POV-Ray : Newsgroups : povray.general : I think I found the funky hieght field trouble! : Re: I think I found the funky hieght field trouble! Server Time
2 May 2024 08:48:33 EDT (-0400)
  Re: I think I found the funky hieght field trouble!  
From: Mike Miller
Date: 12 Apr 2023 23:30:00
Message: <web.643775cec693303f59197626dabc9342@news.povray.org>
William F Pokorny <ano### [at] anonymousorg> wrote:
> On 3/27/23 15:28, Alain Martel wrote:
> > Remember that 8 bits and less are paletted formats and that 16 or more
> > are non-paletted.
>
> This doesn't look to me to be strictly true. It might be 'typically
> true' for height_field images in some formats with respect to
> traditional POV-Ray usage.
>
> > IIRC, in hight fields, when the image is 24 bits, the red and green
> > channels are used to to represent the high (green) and low (red) bytes
> > of a 16 bits value and the blue channel is ignored.
>
> In official POV-Ray releases: "when the color image is <=8 bits per RGB
> channel"
>
> And, I too flipped the importance of green and red in one of my earlier
> descriptions - probably because green in typical color to gray
> conversions matters most to luminosity / the gray level.
>
> It's not how the special (<=8 bit a channel) color to gray conversion in
> POV-Ray works where the most weight is in fact given to red.
>
> > 16 bits is often called high colour and 24 and 32 bit are called true
> > colour.
>
> Ah yes! I remember being so excited to finally be working on a true
> color display! :-)
>
> My college terminals were teletypes.
>
> I started work years on green and black IBM 3277s - and white and black,
> vector displays, I think, IBM 2250s or 3250s. Those latter displays had
> light pens you'd bang directly on a heavy glass screen for selection and
> movement.
>
> Once you got a lot of vectors up, the refresh rolled across the screen
> at a few screen refreshes a second - and selection and movement got
> really hard. The heat on our faces and the sound in the terminal rooms
> was something else when folks were really cranking.
>
> There were some black and green Tektronix displays in use too for our
> graphics. They were nice because they didn't flicker at high densities.
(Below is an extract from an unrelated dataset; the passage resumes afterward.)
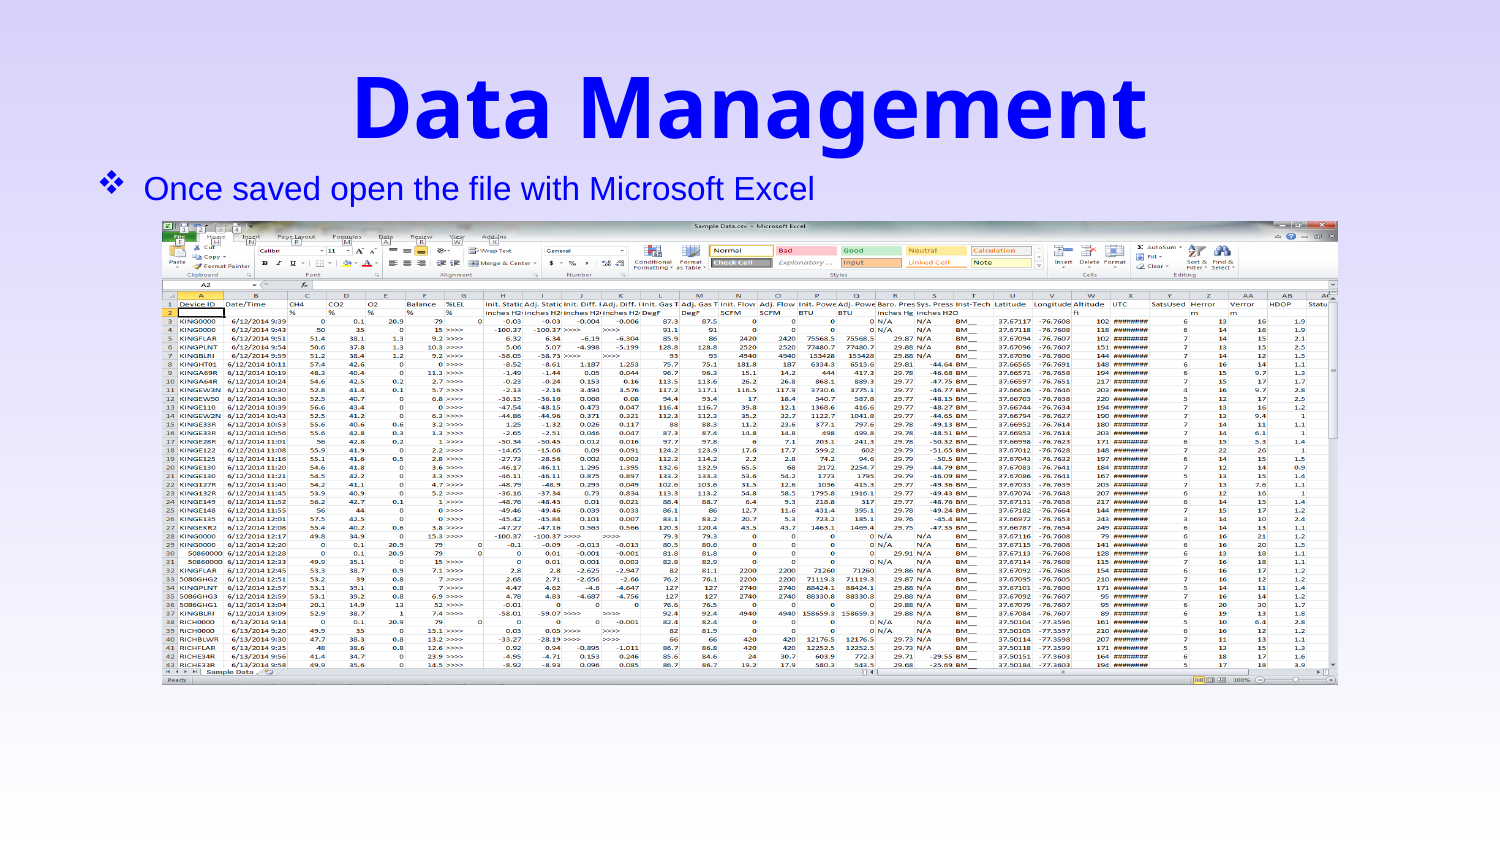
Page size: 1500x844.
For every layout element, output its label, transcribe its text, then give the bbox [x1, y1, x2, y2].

> The image was written on a screen sort of like an etch and sketch -
> until you refreshed. I cannot, at the moment, remember the models.
>
> My time on another planet...
>
> Bill P.

Wait, are you older than me? ...haha.
I remember those days...out of college before there was computers. :)
But I did have an old vector image setter pre 8088 & post script that used an 8"
Winchester drive... first intro to burning film negatives with machine-coded
light.
Mike...from someone born in the 50's.uggg.